Страница:
Другие журналы на сайте ИНТЕЛРОС

Журнальный клуб Интелрос » Вестник РОССИЙСКОГО ФИЛОСОФСКОГО ОБЩЕСТВА » №1, 2012

Красиков В.И.
Вторая волна эмиграции: форпост холодной войны

Вторая мировая война привела к массовым перемещениям людей, вероятно в том и заключается одна из имманентных функций войн вообще. Сколько людей оказалось вне границ родины – до сих пор предмет дискуссий и спекуляций. Попробуем опереться на специальные исследования по этому вопросу.

Людей, очутившихся за границей в ходе и вследствие второй мировой войны, можно разделить на четыре категории.[1]

→ На принудительные работы было вывезено около 2,8 млн. советских граждан.

→ Военнопленные, захваченные германскими войсками за годы войны с СССР. Германское командование в официальных данных указывало цифру 5,27 млн. человек. По данным Генштаба Вооруженных сил Российской Федерации потери пленными составили 4 млн. 59 тыс. чел. Из их числа к маю 1945 г. остались в живых 1,15 млн. человек.[2]

→ Собственно беженцы: многие из тех, кто раньше имел нелады с властями или боялся вновь оказаться в руках НКВД, воспользовались немецкой оккупацией для бегства из СССР. С началом советских побед у некоторых групп населения просто не осталось другого выхода, например, у «фольксдойче» – этнических немцев, а также кубанских казаков и кавказских народностей, дольше всех продолжавших сопротивление большевизму в годы становления советской власти. Число таких беженцев оценивают цифрой около миллиона.

Задание:
Пожалуйста, выведите без изменений фрагмент текста о второй волне эмиграции от слов «Вторая мировая война» до слов «по этому вопросу.» включительно. Опирайтесь только на текст о второй волне эмиграции.

Набор данных:
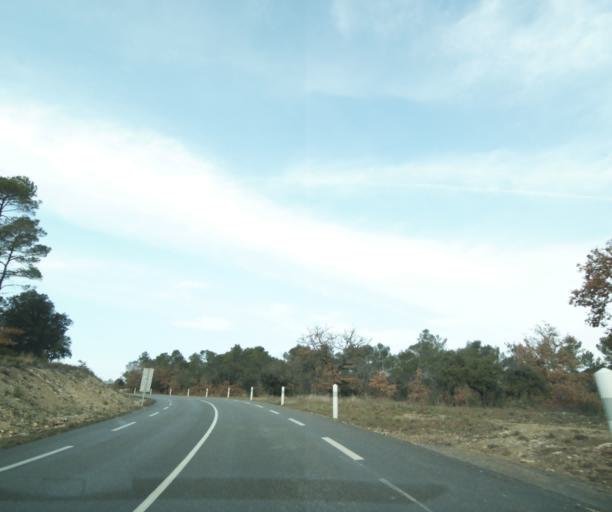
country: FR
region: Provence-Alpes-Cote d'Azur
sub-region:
==
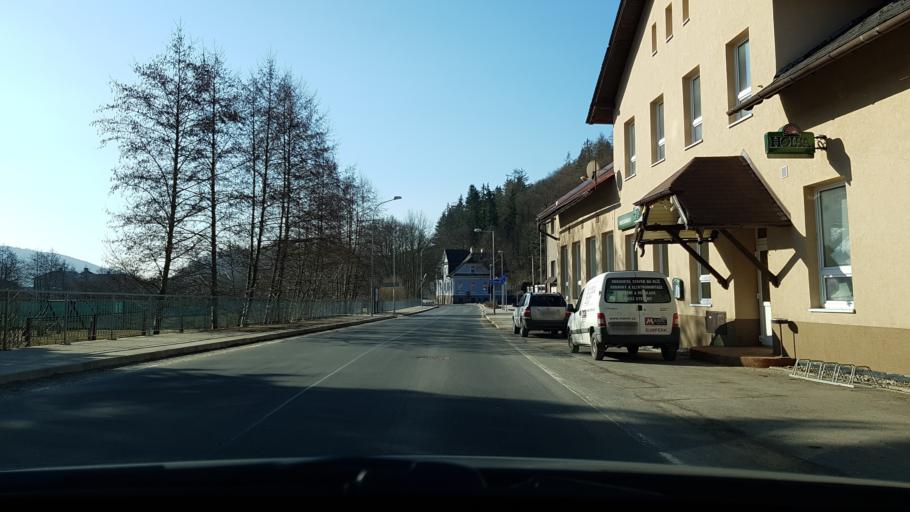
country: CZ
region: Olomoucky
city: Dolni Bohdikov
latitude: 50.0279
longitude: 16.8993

Ответ:
Вторая мировая война привела к массовым перемещениям людей, вероятно в том и заключается одна из имманентных функций войн вообще. Сколько людей оказалось вне границ родины – до сих пор предмет дискуссий и спекуляций. Попробуем опереться на специальные исследования по этому вопросу.